Organizational transformation

What Itō Jakuchū teaches us about creativity

Sam Frentzel-Beyme Follow Managing Partner & Strategy Director

The Short of It

  • By mixing, matching, and shading to layering his pigments on the front and back, he created more detailed spatial depth.
  • Much of what made him unique was his meticulous attention to detail.
  • His unique position as an outsider – he was the eldest son of a grocer – provided him with a unique perspective.
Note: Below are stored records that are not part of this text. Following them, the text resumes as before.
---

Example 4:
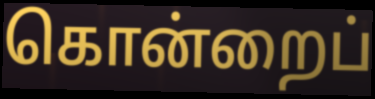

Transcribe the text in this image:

கொன்றைப்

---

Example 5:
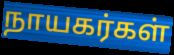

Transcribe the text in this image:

நாயகர்கள்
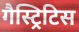
गैस्ट्रिटिस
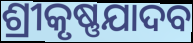
ଶ୍ରୀକୃଷ୍ଣଯାଦବ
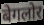
बेगलोर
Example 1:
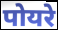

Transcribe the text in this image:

पोयरे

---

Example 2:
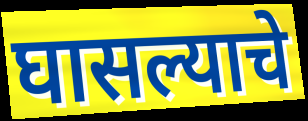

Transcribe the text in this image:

घासल्याचे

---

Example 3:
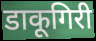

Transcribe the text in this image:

डाकूगिरी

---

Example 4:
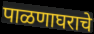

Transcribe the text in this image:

पाळणाघराचे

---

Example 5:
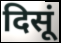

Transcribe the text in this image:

दिसूं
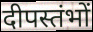
दीपस्तंभों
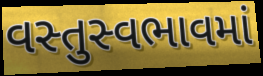
વસ્તુસ્વભાવમાં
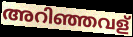
അറിഞ്ഞവള്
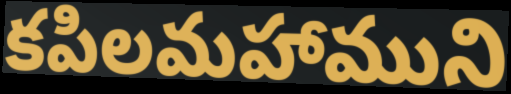
కపిలమహాముని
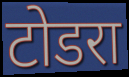
टोडरा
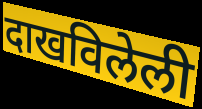
दाखविलेली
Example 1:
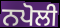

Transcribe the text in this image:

ਨਪੋਲੀ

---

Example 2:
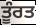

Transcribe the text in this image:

ਤੂੰਰਤ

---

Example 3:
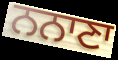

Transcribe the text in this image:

ਨਨਾਣਾ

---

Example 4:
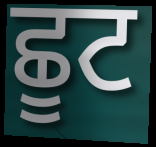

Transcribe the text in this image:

ਛੂਟ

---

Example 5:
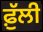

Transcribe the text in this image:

ਫ਼ੁੱਲੀ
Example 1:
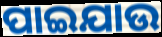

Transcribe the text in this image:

ପାଇଯାଉ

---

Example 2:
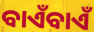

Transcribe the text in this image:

ବାଏଁବାଏଁ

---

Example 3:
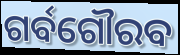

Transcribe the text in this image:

ଗର୍ବଗୌରବ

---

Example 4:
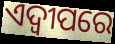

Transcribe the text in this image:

ଏଦ୍ୱୀପରେ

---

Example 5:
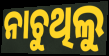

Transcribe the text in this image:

ନାଚୁଥିଲୁ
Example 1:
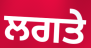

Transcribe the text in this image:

ਲਗਤੇ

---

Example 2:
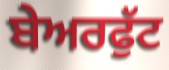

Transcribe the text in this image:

ਬੇਅਰਫੁੱਟ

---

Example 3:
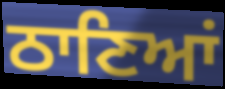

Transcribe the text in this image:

ਠਾਣਿਆਂ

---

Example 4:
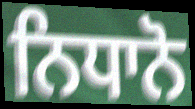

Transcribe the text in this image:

ਨਿਧਾਨੋ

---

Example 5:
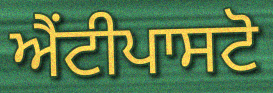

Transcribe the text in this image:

ਐਂਟੀਪਾਸਟੋ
I was fortunate to catch the Itō Jakuchū exhibit Colorful Realm of Living Beings at the National Gallery of Art the other day. The exhibition, which ends April 29, marks the first time all 30 paintings have been displayed together outside of Japan and are on loan from the Imperial Household. The 30 paintings, shown along with his Sakyamuni Triptych donated by Jakuchu to Shokokuji Temple nearly 250 years ago, are all displayed in one room much as they might have been seen in a temple.

What was really interesting about the paintings themselves is the numerous techniques he uses, many of which had never been seen before in his time. From mixing, matching, and shading to layering his pigments on the front and back to create detailed spatial depth, it was said that much of what made him unique was his meticulous attention to detail (he created many of the scenes from actual animals and gardens he kept for the purpose of observation) and his unique position as an outsider – he was the eldest son of a grocer.
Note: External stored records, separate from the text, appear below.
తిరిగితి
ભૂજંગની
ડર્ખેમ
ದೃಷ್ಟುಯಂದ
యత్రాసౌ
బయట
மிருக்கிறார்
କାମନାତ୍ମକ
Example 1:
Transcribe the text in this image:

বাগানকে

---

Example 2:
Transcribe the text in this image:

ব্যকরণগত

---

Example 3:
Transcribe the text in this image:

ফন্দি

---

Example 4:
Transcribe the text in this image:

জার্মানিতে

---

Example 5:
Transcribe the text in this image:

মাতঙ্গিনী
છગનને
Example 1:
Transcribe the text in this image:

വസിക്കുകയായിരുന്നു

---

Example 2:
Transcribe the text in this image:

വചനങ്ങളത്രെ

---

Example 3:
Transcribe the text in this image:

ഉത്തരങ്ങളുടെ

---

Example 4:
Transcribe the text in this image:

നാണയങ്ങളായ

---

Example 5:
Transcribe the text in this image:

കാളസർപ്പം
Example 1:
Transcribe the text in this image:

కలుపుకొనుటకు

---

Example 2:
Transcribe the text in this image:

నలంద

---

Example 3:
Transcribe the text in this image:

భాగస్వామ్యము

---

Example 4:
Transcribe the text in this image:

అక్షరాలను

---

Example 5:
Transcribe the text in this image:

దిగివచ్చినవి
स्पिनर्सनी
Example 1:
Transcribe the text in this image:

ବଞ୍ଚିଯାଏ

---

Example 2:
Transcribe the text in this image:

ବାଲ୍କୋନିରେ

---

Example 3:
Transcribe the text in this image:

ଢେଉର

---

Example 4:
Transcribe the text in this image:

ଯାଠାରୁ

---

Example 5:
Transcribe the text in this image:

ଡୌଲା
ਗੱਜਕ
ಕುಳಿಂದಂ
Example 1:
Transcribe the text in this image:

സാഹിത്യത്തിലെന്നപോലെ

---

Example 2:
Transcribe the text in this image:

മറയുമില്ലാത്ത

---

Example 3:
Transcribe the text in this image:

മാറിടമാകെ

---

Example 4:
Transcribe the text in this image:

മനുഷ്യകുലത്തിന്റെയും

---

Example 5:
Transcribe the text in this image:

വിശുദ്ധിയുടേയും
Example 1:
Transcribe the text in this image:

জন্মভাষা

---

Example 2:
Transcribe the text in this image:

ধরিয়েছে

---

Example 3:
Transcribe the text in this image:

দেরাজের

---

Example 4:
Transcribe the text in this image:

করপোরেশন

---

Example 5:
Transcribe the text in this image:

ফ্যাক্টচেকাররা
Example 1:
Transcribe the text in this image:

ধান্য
Of course there was natural talent get in the door and he certainly learned by studying top masters, but it was his naïve curiosity that made him great. His ability to look at the back of a printing surface and see opportunity. So often we think that we don’t have enough knowledge or information to do the things we want, but often it’s a matter of not realizing how our own experiences might be the very thing that changes the rules of the game.

As organizations look to define what makes them unique, it might be good to stop and think not about how they could be more like what is expected, but more like who they really are. If the long tail teaches us anything, it's that being authentic to some is better than being dull to many.